* [Objective]:
In the records below, swap every "catalogue / barcode" for "catalog number" and reproduce all the lines otherwise unchanged.

— START Raw records —

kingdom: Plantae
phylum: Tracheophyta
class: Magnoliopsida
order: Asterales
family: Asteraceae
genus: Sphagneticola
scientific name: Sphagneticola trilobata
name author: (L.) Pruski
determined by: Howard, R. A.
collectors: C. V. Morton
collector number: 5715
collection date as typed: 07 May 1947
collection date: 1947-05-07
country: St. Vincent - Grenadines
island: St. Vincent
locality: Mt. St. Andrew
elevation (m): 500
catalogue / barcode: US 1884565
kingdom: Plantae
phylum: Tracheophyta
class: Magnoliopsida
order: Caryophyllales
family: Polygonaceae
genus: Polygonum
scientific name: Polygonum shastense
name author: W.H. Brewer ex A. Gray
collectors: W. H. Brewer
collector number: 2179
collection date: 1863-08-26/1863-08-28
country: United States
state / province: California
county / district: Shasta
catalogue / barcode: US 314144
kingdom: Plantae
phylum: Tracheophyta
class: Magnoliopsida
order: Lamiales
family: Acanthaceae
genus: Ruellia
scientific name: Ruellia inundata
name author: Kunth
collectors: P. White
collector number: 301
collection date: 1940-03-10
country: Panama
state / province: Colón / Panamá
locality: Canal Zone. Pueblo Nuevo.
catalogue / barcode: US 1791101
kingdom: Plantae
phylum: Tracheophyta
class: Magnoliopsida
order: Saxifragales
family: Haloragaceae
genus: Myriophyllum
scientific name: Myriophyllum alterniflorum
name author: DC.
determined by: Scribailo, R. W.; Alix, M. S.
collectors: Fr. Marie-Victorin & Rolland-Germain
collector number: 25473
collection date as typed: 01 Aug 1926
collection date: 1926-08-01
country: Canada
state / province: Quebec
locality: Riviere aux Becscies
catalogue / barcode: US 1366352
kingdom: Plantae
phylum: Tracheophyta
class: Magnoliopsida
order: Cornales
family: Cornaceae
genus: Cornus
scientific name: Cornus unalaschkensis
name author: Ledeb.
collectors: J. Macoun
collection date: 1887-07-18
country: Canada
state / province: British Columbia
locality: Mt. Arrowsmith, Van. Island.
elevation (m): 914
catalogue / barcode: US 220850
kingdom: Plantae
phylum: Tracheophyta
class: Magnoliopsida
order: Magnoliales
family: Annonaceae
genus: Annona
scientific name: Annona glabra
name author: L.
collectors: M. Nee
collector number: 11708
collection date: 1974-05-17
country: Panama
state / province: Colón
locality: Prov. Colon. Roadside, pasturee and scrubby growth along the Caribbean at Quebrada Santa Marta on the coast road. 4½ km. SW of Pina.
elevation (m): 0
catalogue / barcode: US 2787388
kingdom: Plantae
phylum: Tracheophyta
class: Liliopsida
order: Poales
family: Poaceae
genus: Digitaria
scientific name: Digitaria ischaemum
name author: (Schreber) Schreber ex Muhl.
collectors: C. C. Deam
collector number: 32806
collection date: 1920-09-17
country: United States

— END Raw records —

* [In response]:
kingdom: Plantae
phylum: Tracheophyta
class: Magnoliopsida
order: Asterales
family: Asteraceae
genus: Sphagneticola
scientific name: Sphagneticola trilobata
name author: (L.) Pruski
determined by: Howard, R. A.
collectors: C. V. Morton
collector number: 5715
collection date as typed: 07 May 1947
collection date: 1947-05-07
country: St. Vincent - Grenadines
island: St. Vincent
locality: Mt. St. Andrew
elevation (m): 500
catalog number: US 1884565
kingdom: Plantae
phylum: Tracheophyta
class: Magnoliopsida
order: Caryophyllales
family: Polygonaceae
genus: Polygonum
scientific name: Polygonum shastense
name author: W.H. Brewer ex A. Gray
collectors: W. H. Brewer
collector number: 2179
collection date: 1863-08-26/1863-08-28
country: United States
state / province: California
county / district: Shasta
catalog number: US 314144
kingdom: Plantae
phylum: Tracheophyta
class: Magnoliopsida
order: Lamiales
family: Acanthaceae
genus: Ruellia
scientific name: Ruellia inundata
name author: Kunth
collectors: P. White
collector number: 301
collection date: 1940-03-10
country: Panama
state / province: Colón / Panamá
locality: Canal Zone. Pueblo Nuevo.
catalog number: US 1791101
kingdom: Plantae
phylum: Tracheophyta
class: Magnoliopsida
order: Saxifragales
family: Haloragaceae
genus: Myriophyllum
scientific name: Myriophyllum alterniflorum
name author: DC.
determined by: Scribailo, R. W.; Alix, M. S.
collectors: Fr. Marie-Victorin & Rolland-Germain
collector number: 25473
collection date as typed: 01 Aug 1926
collection date: 1926-08-01
country: Canada
state / province: Quebec
locality: Riviere aux Becscies
catalog number: US 1366352
kingdom: Plantae
phylum: Tracheophyta
class: Magnoliopsida
order: Cornales
family: Cornaceae
genus: Cornus
scientific name: Cornus unalaschkensis
name author: Ledeb.
collectors: J. Macoun
collection date: 1887-07-18
country: Canada
state / province: British Columbia
locality: Mt. Arrowsmith, Van. Island.
elevation (m): 914
catalog number: US 220850
kingdom: Plantae
phylum: Tracheophyta
class: Magnoliopsida
order: Magnoliales
family: Annonaceae
genus: Annona
scientific name: Annona glabra
name author: L.
collectors: M. Nee
collector number: 11708
collection date: 1974-05-17
country: Panama
state / province: Colón
locality: Prov. Colon. Roadside, pasturee and scrubby growth along the Caribbean at Quebrada Santa Marta on the coast road. 4½ km. SW of Pina.
elevation (m): 0
catalog number: US 2787388
kingdom: Plantae
phylum: Tracheophyta
class: Liliopsida
order: Poales
family: Poaceae
genus: Digitaria
scientific name: Digitaria ischaemum
name author: (Schreber) Schreber ex Muhl.
collectors: C. C. Deam
collector number: 32806
collection date: 1920-09-17
country: United States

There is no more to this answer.